### [Extracted entries]
+ + + + +

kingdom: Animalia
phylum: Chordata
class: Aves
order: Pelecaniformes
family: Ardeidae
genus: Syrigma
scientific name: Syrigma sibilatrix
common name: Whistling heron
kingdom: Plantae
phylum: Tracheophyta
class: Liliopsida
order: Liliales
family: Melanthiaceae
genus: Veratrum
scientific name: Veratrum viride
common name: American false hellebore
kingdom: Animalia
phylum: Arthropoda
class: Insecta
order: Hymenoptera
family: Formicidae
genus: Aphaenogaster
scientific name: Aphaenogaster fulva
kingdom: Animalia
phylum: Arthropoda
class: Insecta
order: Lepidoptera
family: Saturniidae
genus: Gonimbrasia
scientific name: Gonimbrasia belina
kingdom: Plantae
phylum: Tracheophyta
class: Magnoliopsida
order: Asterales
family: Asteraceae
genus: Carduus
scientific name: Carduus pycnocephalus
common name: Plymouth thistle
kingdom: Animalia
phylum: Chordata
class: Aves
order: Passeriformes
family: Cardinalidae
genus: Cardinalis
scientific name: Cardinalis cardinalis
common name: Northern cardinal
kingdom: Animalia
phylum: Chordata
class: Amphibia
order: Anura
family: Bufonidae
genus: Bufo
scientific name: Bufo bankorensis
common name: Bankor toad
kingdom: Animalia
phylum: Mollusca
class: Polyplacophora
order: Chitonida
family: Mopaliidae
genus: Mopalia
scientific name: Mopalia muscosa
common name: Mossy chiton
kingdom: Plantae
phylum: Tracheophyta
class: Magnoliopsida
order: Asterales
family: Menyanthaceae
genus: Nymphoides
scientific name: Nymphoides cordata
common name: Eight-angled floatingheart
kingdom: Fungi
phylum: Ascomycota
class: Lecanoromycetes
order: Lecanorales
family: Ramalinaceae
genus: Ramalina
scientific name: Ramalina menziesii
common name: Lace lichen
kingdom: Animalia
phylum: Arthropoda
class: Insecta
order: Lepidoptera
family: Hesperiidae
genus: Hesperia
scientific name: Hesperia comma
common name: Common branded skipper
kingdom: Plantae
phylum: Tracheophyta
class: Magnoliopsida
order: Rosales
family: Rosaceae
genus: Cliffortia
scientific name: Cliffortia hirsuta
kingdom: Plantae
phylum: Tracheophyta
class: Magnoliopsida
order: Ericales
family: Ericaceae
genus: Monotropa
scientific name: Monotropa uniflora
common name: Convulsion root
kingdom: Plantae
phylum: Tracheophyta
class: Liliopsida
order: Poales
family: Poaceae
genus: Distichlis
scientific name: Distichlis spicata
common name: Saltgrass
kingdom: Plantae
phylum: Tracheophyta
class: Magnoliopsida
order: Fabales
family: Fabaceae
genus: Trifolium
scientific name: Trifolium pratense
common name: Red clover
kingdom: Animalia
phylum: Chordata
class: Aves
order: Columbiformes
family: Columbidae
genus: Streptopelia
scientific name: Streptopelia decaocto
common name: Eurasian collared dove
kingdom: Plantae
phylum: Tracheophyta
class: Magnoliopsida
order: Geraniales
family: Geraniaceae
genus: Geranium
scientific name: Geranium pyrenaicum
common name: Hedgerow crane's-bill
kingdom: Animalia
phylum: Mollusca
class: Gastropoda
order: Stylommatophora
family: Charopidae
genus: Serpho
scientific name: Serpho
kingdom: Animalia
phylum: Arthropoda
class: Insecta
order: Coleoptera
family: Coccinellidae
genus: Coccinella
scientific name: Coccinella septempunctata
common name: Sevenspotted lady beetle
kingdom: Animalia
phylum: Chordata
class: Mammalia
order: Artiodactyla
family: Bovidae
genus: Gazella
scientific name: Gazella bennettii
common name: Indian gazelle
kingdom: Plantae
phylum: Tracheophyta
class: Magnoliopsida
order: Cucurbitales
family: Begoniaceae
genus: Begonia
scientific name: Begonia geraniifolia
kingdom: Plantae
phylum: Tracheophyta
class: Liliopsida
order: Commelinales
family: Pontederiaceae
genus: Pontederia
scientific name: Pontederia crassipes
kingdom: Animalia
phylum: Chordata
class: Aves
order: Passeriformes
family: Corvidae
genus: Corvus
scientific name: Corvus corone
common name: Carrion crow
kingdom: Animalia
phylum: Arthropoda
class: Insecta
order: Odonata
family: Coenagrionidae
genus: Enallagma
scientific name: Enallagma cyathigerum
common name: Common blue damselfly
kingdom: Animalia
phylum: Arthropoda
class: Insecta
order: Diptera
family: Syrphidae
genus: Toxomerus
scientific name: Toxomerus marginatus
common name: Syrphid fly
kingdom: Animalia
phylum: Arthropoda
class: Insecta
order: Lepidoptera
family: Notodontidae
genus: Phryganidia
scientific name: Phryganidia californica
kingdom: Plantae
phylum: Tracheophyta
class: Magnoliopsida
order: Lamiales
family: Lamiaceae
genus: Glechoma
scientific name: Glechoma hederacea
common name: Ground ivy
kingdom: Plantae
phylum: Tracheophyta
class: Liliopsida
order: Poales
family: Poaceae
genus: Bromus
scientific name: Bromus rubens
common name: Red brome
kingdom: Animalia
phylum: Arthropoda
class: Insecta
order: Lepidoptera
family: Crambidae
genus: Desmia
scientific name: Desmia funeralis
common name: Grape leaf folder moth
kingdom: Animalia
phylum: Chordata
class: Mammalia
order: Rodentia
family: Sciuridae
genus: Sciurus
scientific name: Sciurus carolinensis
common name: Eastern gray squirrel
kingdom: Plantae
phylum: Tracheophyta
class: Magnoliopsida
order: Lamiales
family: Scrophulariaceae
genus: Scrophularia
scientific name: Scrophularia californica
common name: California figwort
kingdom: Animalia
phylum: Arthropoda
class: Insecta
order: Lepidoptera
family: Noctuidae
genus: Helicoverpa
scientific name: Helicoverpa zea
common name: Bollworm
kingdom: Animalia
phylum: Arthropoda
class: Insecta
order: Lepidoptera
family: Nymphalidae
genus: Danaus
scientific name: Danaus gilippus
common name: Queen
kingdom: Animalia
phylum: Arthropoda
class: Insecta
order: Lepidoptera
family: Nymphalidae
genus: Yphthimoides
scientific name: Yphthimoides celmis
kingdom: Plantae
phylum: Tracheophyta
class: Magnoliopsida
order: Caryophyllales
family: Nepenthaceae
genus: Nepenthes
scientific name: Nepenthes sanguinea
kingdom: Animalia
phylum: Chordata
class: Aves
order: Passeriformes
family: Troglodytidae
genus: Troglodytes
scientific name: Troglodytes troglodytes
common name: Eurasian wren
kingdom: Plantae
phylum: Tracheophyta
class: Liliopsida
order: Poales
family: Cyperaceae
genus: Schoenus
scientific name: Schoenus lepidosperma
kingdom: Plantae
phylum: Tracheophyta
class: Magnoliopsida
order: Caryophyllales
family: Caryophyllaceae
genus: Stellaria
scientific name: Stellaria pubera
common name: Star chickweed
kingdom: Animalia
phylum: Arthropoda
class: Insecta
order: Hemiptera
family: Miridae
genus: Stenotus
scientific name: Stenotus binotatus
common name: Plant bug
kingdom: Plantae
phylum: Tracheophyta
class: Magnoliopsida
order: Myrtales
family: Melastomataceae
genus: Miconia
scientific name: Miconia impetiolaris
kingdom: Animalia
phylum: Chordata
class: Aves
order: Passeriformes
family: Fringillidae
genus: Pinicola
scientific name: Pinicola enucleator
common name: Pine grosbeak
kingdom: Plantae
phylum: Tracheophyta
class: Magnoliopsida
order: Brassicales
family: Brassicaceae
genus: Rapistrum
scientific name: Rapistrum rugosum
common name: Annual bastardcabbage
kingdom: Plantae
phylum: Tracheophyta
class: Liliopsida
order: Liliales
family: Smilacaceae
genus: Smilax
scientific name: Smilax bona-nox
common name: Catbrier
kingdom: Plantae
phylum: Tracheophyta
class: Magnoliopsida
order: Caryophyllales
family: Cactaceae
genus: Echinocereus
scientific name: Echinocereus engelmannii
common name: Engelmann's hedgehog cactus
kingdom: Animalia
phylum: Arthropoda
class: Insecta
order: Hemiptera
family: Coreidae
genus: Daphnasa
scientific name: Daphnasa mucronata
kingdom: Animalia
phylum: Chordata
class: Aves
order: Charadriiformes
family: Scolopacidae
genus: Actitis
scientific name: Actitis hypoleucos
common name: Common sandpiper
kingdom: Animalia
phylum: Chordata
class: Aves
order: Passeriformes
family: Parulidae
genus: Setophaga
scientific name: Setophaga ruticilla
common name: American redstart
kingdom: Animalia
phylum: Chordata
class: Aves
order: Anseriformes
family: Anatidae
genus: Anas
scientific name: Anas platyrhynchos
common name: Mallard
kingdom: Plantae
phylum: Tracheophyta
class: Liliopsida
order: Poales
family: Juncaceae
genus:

+ + + + +

### [Your instructions]
Lay out the lines of the records between the line holding "genus: Distichlis" and the line holding "scientific name: Streptopelia decaocto", inclusive, as a JSON list of strings with one string per line. Leave out any blank lines.

### [Result of the exercise]
[
  "genus: Distichlis",
  "scientific name: Distichlis spicata",
  "common name: Saltgrass",
  "kingdom: Plantae",
  "phylum: Tracheophyta",
  "class: Magnoliopsida",
  "order: Fabales",
  "family: Fabaceae",
  "genus: Trifolium",
  "scientific name: Trifolium pratense",
  "common name: Red clover",
  "kingdom: Animalia",
  "phylum: Chordata",
  "class: Aves",
  "order: Columbiformes",
  "family: Columbidae",
  "genus: Streptopelia",
  "scientific name: Streptopelia decaocto"
]